2 October 2024

Iran Plays the Long Game While the U.S. Focuses on Side-Shows

Josef Joffe

When mayhem erupts in the Middle East, the Biden Administration reflexively reaches for the band-aid of a ceasefire as if a small strip could staunch a hemorrhage. For months, the U.S. has invested in a hapless Hamas deal. Yet Antony Blinken, the Secretary of State, resembles the horse in Animal Farm, who pledges after each setback: “I shall work harder.” A U.S. official just confided to the Wall Street Journal: “No deal is imminent. I’m not sure it ever gets done.”

Surely not in the weeks to come, as Israel has turned against Hezbollah, which began to rain missiles on the country’s North right after the Hamas massacre of 1,200 on October 7. Yet old reflexes don’t die. “We don’t believe,” NSC spokesman John Kirby told Israelis, that “escalating is in their best interest.”

The handwringing stretches from Washington to the UN General Assembly. Yet neither Hamas nor Hezbollah is the real problem. Nor are the Houthis far South, who want to close down the Red Sea, a premier global shipping lane.

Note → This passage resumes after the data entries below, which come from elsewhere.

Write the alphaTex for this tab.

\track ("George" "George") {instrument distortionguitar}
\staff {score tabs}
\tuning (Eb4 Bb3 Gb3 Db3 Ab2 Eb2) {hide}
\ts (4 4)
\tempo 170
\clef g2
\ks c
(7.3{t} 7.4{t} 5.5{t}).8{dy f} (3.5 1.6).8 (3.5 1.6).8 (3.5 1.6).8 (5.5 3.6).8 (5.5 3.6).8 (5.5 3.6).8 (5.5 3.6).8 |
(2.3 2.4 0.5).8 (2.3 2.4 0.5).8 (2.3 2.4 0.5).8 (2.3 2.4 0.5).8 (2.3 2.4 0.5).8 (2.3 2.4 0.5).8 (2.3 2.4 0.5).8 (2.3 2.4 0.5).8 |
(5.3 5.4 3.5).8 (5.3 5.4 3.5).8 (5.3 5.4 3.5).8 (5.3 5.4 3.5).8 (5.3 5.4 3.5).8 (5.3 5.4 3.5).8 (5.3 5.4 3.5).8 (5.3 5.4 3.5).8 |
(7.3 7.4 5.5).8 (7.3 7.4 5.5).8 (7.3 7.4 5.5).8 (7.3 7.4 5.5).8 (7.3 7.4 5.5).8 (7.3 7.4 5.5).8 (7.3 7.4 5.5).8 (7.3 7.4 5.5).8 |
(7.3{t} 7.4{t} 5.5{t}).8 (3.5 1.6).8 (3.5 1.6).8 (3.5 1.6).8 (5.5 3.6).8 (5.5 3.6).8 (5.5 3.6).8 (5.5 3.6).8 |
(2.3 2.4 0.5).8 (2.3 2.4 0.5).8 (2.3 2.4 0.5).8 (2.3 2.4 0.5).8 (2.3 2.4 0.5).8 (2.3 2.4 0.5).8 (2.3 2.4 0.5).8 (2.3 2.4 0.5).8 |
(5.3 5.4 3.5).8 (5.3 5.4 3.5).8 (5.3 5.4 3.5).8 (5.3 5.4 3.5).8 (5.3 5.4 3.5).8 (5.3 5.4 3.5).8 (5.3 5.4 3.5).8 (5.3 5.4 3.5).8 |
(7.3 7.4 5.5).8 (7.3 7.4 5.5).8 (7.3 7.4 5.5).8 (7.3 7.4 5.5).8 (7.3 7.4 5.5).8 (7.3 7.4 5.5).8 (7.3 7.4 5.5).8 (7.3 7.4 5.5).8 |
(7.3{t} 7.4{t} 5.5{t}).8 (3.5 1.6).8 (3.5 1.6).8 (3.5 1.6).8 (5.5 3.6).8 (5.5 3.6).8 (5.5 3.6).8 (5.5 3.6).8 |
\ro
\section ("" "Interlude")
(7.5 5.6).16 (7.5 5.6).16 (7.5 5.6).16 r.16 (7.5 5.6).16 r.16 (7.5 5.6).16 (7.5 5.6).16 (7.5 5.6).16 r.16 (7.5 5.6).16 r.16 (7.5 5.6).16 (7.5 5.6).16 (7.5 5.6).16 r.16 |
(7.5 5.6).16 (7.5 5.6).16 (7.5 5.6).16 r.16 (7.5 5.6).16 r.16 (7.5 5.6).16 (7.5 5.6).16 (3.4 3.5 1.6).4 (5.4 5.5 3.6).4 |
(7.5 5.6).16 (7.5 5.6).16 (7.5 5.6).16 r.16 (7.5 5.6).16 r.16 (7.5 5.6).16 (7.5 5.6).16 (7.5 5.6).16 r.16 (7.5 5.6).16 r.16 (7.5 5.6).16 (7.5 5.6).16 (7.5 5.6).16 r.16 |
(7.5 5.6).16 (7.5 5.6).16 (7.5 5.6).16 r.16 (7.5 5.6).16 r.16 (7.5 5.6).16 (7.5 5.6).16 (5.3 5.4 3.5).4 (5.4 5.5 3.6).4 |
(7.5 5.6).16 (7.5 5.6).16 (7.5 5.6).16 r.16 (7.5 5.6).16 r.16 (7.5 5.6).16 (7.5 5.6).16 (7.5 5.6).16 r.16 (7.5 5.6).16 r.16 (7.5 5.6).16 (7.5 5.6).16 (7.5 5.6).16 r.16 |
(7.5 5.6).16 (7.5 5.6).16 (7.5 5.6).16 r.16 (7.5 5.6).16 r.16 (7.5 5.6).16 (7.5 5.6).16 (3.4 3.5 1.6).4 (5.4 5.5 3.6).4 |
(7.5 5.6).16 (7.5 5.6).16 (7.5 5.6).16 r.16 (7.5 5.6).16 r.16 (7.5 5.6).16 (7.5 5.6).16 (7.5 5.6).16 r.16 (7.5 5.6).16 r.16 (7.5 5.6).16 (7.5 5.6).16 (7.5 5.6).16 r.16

The real problem is Tehran. "The Three H" are not autonomous actors, but stand-ins for Iran, America’s mightiest enemy in the Greater Middle East. Iran has paid, trained, and armed them all. Let them fight and die for the greater glory of the Islamic Republic. The playbook is an easy read. Hit Israel, Washington’s only reliable ally, and wound the American giant it dares not take on directly. So, demoralize him to kick him off the Mideast chessboard.